Für das schwule Paar, das Pegging praktiziert, intensiviert ein Penisring für schwule Paare, der an die Praxis von zwei Personen angepasst ist, die sensorische Synergie noch weiter.
Wählen Sie einen Silikon-Cockring, der körperverträglich und nach Möglichkeit verstellbar ist, um den Druck bequem anzupassen, ohne die Durchblutung zu unterbrechen.
Ideen zum Pegging erhalten
„Pegging ist eine schwule Praxis.“ Falsch. Die Mehrheit der Praktizierenden sind heterosexuelle Paare. Prostatastimulation ist eine männliche anatomische Tatsache, die nichts mit der sexuellen Orientierung zu tun hat.
„Es tut definitiv weh.“ Falsch, wenn die Vorbereitung richtig ist. Reichlich Gleitmittel, mittelgroßer Dildo, Entspannung, Kommunikation: Unter diesen vier Bedingungen besteht kein Grund für Schmerzen.
„Es macht dich im Leben passiv.“ Keine ernsthafte Studie unterstützt diese Idee. Geschlechterrollen bestimmen nicht die tägliche Persönlichkeit.
„Man muss besonders flexibel sein.“ Falsch. Die für Anfänger empfohlenen Positionen sind für jeden gesunden Körper ohne besondere Flexibilität zugänglich.
„Es zerstört die Männlichkeit.“ Frage der Darstellungen. Viele Männer, die Pegging praktizieren, berichten im Gegenteil von einer besser erlebten Männlichkeit, weil sie freier ist und weniger durch starre Rollen eingeschränkt wird.
Häufig gestellte Fragen zum Pegging
Was bedeutet Pegging genau? Unter Pegging versteht man die anale Penetration eines Mannes durch seine Partnerin mit einem Umschnalldildo. Französisches Synonym: Pegging.
Ist das erste Mal schmerzhaft? Nicht, wenn die Vorbereitung stimmt: reichlich Gleitmittel, kleiner Dildo, Entspannung, Kommunikation, zunächst sehr langsame Stöße. Während des Einführens kann es zu vorübergehenden Beschwerden kommen, echte Schmerzen sind jedoch ein Signal, damit aufzuhören.
Wie oft sollte man Pegging üben? Es gibt keine Regeln. Manche Paare üben einmal im Monat, andere öfter, wieder andere gelegentlich.
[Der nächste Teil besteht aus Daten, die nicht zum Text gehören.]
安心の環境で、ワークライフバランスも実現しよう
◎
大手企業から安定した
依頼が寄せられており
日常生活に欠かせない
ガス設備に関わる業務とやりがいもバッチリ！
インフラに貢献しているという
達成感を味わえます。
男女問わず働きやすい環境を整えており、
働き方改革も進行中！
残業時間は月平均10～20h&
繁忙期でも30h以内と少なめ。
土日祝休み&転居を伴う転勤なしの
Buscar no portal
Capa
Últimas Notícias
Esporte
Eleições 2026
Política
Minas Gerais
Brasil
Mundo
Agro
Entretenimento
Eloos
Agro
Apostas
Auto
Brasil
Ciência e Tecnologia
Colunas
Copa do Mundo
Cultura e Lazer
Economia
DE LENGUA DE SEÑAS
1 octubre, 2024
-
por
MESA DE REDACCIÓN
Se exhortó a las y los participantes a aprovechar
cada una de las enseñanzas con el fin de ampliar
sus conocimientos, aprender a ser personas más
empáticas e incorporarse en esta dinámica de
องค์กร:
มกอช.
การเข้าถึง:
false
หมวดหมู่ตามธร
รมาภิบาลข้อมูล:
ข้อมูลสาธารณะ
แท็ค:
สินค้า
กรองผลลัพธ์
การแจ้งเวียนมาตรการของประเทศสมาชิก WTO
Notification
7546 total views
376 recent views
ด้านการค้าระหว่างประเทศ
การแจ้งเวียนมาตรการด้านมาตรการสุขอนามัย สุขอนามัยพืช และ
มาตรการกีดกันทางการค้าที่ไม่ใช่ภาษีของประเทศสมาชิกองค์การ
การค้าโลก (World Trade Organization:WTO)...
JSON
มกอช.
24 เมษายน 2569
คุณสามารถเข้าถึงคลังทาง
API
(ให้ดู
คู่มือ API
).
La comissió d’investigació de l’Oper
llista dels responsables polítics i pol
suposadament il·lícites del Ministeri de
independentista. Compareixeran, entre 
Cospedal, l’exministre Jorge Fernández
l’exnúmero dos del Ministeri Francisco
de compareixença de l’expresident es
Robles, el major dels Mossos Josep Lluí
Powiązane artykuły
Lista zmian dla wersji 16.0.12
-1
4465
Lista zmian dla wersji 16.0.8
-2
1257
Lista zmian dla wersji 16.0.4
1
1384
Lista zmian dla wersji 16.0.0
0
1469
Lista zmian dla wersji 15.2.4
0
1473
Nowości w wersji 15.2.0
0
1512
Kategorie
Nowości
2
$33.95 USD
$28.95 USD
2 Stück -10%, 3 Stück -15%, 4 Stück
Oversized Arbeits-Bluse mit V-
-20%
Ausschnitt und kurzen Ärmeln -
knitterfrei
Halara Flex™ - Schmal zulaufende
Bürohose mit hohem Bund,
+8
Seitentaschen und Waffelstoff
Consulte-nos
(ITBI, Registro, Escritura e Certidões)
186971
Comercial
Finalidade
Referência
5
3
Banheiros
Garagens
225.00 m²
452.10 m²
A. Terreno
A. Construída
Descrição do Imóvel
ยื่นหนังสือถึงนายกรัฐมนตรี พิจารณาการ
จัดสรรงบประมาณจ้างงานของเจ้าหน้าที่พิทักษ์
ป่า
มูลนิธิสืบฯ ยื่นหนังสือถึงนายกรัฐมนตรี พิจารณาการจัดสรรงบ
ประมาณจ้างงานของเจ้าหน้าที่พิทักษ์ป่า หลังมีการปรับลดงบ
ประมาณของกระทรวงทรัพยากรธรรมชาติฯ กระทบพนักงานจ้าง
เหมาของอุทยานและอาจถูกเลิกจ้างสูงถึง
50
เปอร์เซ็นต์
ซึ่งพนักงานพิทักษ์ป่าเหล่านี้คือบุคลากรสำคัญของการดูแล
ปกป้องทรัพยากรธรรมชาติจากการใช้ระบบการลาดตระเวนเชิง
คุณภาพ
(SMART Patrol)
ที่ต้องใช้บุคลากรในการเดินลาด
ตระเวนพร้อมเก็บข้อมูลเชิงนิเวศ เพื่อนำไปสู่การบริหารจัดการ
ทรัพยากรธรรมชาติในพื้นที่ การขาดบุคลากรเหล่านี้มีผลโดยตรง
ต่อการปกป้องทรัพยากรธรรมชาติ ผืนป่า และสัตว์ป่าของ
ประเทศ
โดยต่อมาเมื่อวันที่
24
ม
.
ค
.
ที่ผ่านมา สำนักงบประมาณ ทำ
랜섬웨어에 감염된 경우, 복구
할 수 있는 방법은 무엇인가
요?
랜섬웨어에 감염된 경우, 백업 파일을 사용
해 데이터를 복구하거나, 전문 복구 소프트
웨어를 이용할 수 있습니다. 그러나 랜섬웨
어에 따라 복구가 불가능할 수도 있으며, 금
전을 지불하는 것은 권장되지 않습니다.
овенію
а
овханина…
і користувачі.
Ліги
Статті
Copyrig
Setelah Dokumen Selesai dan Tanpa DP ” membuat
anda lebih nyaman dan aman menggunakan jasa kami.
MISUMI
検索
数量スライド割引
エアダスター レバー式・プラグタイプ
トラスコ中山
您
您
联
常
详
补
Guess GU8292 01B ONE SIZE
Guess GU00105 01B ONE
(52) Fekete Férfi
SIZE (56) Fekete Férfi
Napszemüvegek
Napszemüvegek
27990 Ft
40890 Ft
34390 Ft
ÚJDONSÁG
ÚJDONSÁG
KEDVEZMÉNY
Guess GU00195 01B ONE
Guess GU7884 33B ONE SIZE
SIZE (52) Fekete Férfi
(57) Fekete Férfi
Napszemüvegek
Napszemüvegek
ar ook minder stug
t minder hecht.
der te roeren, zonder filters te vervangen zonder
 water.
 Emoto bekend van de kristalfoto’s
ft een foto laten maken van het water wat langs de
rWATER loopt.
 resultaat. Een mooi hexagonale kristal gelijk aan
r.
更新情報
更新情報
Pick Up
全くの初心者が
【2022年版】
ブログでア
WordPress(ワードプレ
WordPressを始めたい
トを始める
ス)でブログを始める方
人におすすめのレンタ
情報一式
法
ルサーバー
Der gemeinsame Wunsch ist das einzige Kriterium.
Wie reinige ich das Gerät nach Gebrauch? Lauwarmes Wasser, milde Seife oder spezieller Spielzeugreiniger, vollständig trocknen. Bei Silikondildos ist eine Reinigung mit kochendem Wasser möglich, wenn sie zu 100 Prozent aus Silikon bestehen und kein elektrisches Teil haben. Bei Ledergeschirren nur ein feuchtes Tuch verwenden.
Sollten Sie mit Ihren Freunden darüber sprechen? Dies betrifft Ihre Intimität als Paar. Manche reden gerne offen darüber, andere halten es lieber unter Partnern. Keine Verpflichtung auf die eine oder andere Weise.
Ist Pegging mit gesundheitlichen Risiken verbunden? Wenn Pegging mit sauberer, körperverträglicher Ausrüstung, geeignetem Gleitmittel und in entspannter Form praktiziert wird, stellt Pegging über die üblichen Vorsichtsmaßnahmen beim Analverkehr hinaus kein besonderes Risiko dar. Wie bei jeder Praxis sind Hygiene und Fortschrittlichkeit unerlässlich.